23

No cuento los días ni mantengo pendiente del calendario, pero el 23 de cada mes llega como susurrándome al oído que existió en junio, hace ya más de 121 días, una noche en la que no dijimos adiós. Pasan las semanas, y es algo de lo que mi memoria no es consciente sino hasta que al tiempo le da la gana de burlarse del cajón de mis recuerdos, abriéndolo, dejándolos escapar y jugándome una mala pasada, que ojalá fuera mensual en vez de diaria.

Hay un problema en todo esto, y el problema soy yo. Resulta que no hago otra cosa que escuchar canciones  que justifiquen tu partida, que te hagan más perfecto de lo que no eres o que me hagan verte más cobarde. De pronto, se le ocurre al agujero negro que se ha hospedado en mi pecho desahogarse, entregar el corazón de nuevo pero en forma de palabras, de esas que quitan un peso de encima. Le hago caso cual planeta condenado a su absorción y con los ojos encharcados, como siempre luego de esa última vez que no recuerdo si fue una charla o un momento de silencios y promesas rotas, voy hacía ti, diciéndote que  te odio con el amor más absurdo del mundo, y en su defecto, te amo igual. Que eres lo peor de lo mejor que me ha pasado, y lo mejor de lo peor también. Que te esperé muchas noches, muchos días, muchas llamadas telefónicas perdidas e indirectas que al aire se decían. Que dejaría de escribir pues tu presencia y tu ausencia se deletreaban en cada uno de mis textos.
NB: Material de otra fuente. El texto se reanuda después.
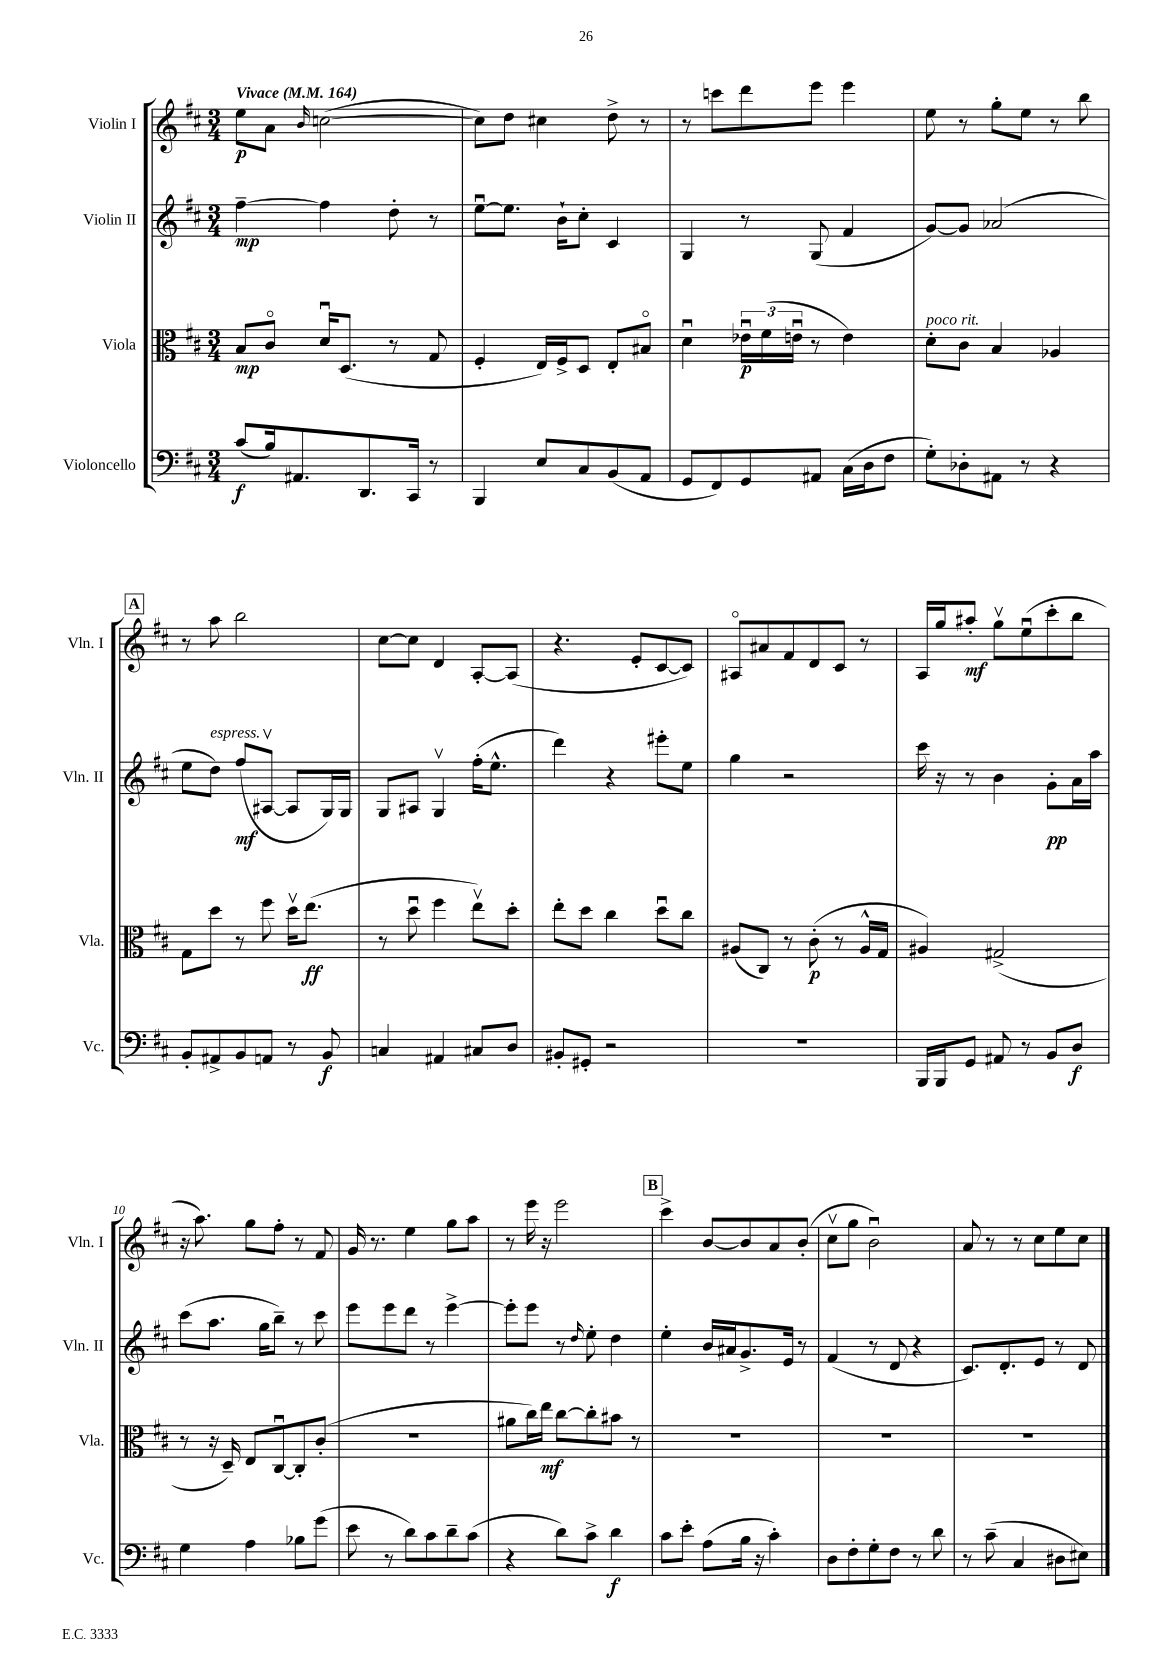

**kern	**kern	**kern	**kern
*staff4	*staff3	*staff2	*staff1
*clefF4	*clefC3	*clefG2	*clefG2
*k[f#c#]	*k[f#c#]	*k[f#c#]	*k[f#c#]
*M3/4	*M3/4	*M3/4	*M3/4
*MM164	*MM164	*MM164	*MM164
(8c#	8B	[4ff#~	8ee
16B)	8c#o	.	8a
8.AA#	.	.	.
.	.	.	16qqb
.	16du	4ff#]	([2cc
.	(8.D	.	.
8.DD	.	.	.
.	8r	8dd'	.
16CC#	.	.	.
8r	8G	8r	.
=	=	=	=
4BBB	4F#'	[8eeu	8cc])
.	.	8.ee]	8dd
8E	16E)	.	4cc#
.	16F#^	16b`	.
8C#	8D	8cc#'	.
(8BB	8E'	4c#	8dd^
8AA	8B#o	.	8r
=	=	=	=
8GG	4du	4G	8r
8FF#)	.	.	8ccc
8GG	24e-u	8r	8ddd
.	(24f#	.	.
.	24eu	.	.
8AA#	8r	(8G	8eee
(16C#	4e)	4f#	4eee
16D	.	.	.
8F#	.	.	.
=	=	=	=
8G')	8d'	[8g)	8ee
8D-'	8c#	8g]	8r
8AA#	4B	(2a-	8gg'
8r	.	.	8ee
4r	4A-	.	8r
.	.	.	8bb
=	=	=	=
8BB'	8G	8ee	8r
8AA#^	8dd	8dd)	8aa
8BB	8r	(8ff#	2bb
8AA	8ff#	[8A#v	.
8r	16ddv	8A#]	.
.	(8.ee	.	.
8BB	.	16G)	.
.	.	16G	.
=	=	=	=
4C	8r	8G	[8cc#
.	8ddu	8A#	8cc#]
4AA#	4ff#	4Gv	4d
8C#	8eev)	(16ff#'	[8A'
.	.	8.ee^^	.
8D	8dd'	.	(8A]
=	=	=	=
8BB#'	8ee'	4ddd)	4.r
8GG#'	8dd	.	.
2r	4cc#	4r	.
.	.	.	8e'
.	8ddu	8eee#'	[8c#
.	8cc#	8ee	8c#])
=	=	=	=
2.r	(8A#	4gg	8A#o
.	8C#)	.	8a#
.	8r	2r	8f#
.	(8c#'	.	8d
.	8r	.	8c#
.	16A#^^	.	8r
.	16G	.	.
=	=	=	=
16BBB	4A#)	16ccc#	16A
16BBB	.	16r	16gg
8GG	.	8r	8aa#'
8AA#	(2G#^	4b	8ggv
8r	.	.	(8eeu
8BB	.	8g'	8ccc#'
8D	.	16a	8bb
.	.	16aa	.
=	=	=	=
4G	8r	(8ccc#	16r
.	.	.	8.aa)
.	16r	8.aa	.
.	16D~)	.	.
4A	8E	.	8gg
.	.	16gg	.
.	[8C#u	8bb~)	8ff#'
8B-	8C#']	8r	8r
(8g	(8c#'	8ccc#	8f#
=	=	=	=
8e	2.r	8eee	16g
.	.	.	8.r
8r	.	8eee	.
8d)	.	8ddd	4ee
8c#	.	8r	.
8d~	.	[4eee^	8gg
(8c#	.	.	8aa
=	=	=	=
4r	8a#	8eee']	8r
.	16cc#)	8eee	16eee
.	16ee	.	16r
8d)	[8cc#	8r	2eee
.	.	16qqdd	.
8c#^	8cc#']	8ee'	.
4d	8b#	4dd	.
.	8r	.	.
=	=	=	=
8c#	2.r	4ee'	4ccc#^
8e'	.	.	.
(8A	.	16b	[8b
.	.	16a#	.
16B	.	8.g^	8b]
16r	.	.	.
4c#')	.	.	8a
.	.	16e	.
.	.	8r	(8b'
=	=	=	=
8D	2.r	(4f#	8cc#v
8F#'	.	.	8gg
8G'	.	8r	2bu)
8F#	.	8d	.
8r	.	4r	.
8d	.	.	.
=	=	=	=
8r	2.r	8.c#)	8a
(8c#~	.	.	8r
.	.	8.d'	.
4C#	.	.	8r
.	.	8e	8cc#
8D#	.	8r	8ee
8E#)	.	8d	8cc#
==	==	==	==
*-	*-	*-	*-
Que te lloré, que te lloro y te seguiré llorando y que me has robado la existencia de cualquier deseo que yo hubiese tenido por pasar el resto de mi vida con alguien, simplemente porque ese alguien ya nunca más serías tú.

Predecible o no, luego respondes, casualmente cruel en nombre de la honestidad, que me quieres mucho pero que nunca pudo ser y nunca podrá, como si yo no estuviera consciente de eso, como si cada día, cada noche y cada amanecer no me lo repitiera y se lo repitiera al cielo en forma casi de verso. Resulta, que no me quité ningún peso de los hombros y sigo hundida, sumergida en esos días en que veía tus ojos y me alegraban la vida.

Hablé mucho y dijiste poco, cosa que no recrimino, pues es mi castigo por la fe que te tengo. Ojalá me recuerdes y musites mi nombre en una oración, ojalá desees lo mejor para mi vida al menos un cuarto de la manera en la que yo lo deseo para la tuya y ojalá no llores por mí, porque llorar por alguien es como cuando un naufrago tiene sed y muere deshidratado por no poder beber el agua del mar y yo no te deseo ningún tipo de tristeza, ningún tipo de mal ¿Qué si lloro por ti? Ya dije antes que sí, no lo necesitas saber, pero llorar por ti para dormir se ha convertido en parte de mi rutina. Ojalá te enamores, seas feliz y puedas encontrarte en alguien como nunca lo hiciste conmigo, mientras tanto y mientras la vida, yo seguiré escribiendo para traerte a colación en el espacio y tiempo en que me encuentre. Te prometí jamás olvidarte y, sin saberlo, me condené. Qué bien por ti, que jamás me prometiste algo así.